▸ Text shown:
★ ★ ★ ★ ★ ★ ★

I’m just waiting for the phone to ring as I have made my phone calls to both the doctor and the MS nurse. Of course, just because it has to be the way my life works, my MS nurse who I normally see once a year and never call, is on holiday today and won’t be back until tomorrow and my doctors call back, well that’s like working out the length of a piece of string without seeing it, sometime today. I really hate this waiting for calls, as soon as I put the phone down, well my body decided that it needed to go to the loo, my brain went into this stupid spin of should I go or should I wait. So OK that is stupid, but I never have the luck of getting the timings of things like this right, sods law always says that phones and doorbells ring when every you aren’t there and available to answer them. This time it didn’t, but that is exactly how my brain works these days, it creates panic points when there is no need to panic at all. It’s odd how when your health goes, your brain seems to want to make your situation harder, it is almost as though there aren’t enough things already going wrong in your life, that it has to start creating them. I don’t know why, but it runs over time with what if’s and what next’s, I guess it is all part of the fact you begin to feel useless and everything is harder than it has to be, so why would anything happen the way you want it to. Don’t get me wrong, I haven’t got the disastrous belief that everything is against me or anything like that, it is just that when so little of what you want is possible and more and more seems to be taken away all the time, well you can’t help feeling everything else is going to go as well, it just a matter of when.

★ ★ ★ ★ ★ ★ ★

▸ Data extract:
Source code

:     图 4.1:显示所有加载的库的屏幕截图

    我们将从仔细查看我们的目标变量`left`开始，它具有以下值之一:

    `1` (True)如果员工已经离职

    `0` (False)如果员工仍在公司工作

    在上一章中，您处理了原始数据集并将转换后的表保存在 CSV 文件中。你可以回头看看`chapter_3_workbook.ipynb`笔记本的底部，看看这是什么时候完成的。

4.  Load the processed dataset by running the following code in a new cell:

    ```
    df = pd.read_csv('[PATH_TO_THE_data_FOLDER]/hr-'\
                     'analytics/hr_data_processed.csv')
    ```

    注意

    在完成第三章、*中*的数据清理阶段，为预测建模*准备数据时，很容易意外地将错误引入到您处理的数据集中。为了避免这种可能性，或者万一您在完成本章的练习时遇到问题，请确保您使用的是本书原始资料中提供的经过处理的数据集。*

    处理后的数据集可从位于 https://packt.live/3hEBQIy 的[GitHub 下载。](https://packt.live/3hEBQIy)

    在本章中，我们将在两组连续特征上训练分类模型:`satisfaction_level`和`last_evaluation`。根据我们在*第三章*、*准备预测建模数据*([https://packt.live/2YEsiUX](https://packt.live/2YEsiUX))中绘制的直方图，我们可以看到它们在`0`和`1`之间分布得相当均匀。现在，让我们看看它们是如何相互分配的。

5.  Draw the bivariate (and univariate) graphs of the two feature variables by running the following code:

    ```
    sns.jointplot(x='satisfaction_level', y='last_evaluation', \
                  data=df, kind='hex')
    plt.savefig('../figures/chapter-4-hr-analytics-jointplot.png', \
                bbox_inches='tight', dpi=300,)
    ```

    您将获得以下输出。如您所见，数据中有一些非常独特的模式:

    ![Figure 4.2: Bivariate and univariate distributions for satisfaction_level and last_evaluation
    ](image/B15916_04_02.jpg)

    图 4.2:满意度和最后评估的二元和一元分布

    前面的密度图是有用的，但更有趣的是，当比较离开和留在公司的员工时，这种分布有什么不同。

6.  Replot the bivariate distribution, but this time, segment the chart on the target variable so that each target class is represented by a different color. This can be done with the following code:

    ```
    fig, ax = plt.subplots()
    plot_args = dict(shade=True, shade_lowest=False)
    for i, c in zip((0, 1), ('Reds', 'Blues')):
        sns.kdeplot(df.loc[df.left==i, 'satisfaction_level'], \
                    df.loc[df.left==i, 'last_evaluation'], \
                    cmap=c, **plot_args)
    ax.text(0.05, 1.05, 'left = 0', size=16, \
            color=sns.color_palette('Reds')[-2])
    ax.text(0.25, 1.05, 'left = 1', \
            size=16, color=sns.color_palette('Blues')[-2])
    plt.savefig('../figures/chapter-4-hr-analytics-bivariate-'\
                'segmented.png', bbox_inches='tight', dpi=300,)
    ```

★ ★ ★ ★ ★ ★ ★

Carry on the piece about waiting for a call back from the doctor and the MS nurse, starting right after its last sentence.

▸ Answer for this exercise:
Yesterday I decided that I was right, it’s was time that I asked Adam to help me with my meds, right now I don’t know exactly how we are going to do this, but we have put together a list of what all my meds are and when they are each taken. I can’t see right now what his thinking is or how it is going to make a difference to taking them in the morning as he is at work before I take them but it will make a difference to the evening ones, I shouldn’t miss any of them as he is always in the kitchen in the evening and can easily keep an eye on what I am taking. I never thought that the day would come that I couldn’t do something as simple as take the right meds, I foresaw a time that simply because of lack of mobility that it would be easier for him to fetch them for me, but never that I would be able to be staring at what I take every day and wouldn’t be able to see that I had something missing. Mind you, I never thought that I would be able to add in unrequired or unconnected words to a sentence without being able to see it even when reading it back, but it happens all the time. Well not so much in the past couple of months, I found a new free program called Grammarly it actually constantly checks everything to make sure it makes some sort of sense, I am sure it will miss the odd one, but unlike a simple spell checker it checks that things are grammatically correct as well. I may not always agree with it, but it does help a lot and works with loads of programs, even those you might not expect. If only it were so simple, just to get someone to write a program that corrects all the things I now get wrong.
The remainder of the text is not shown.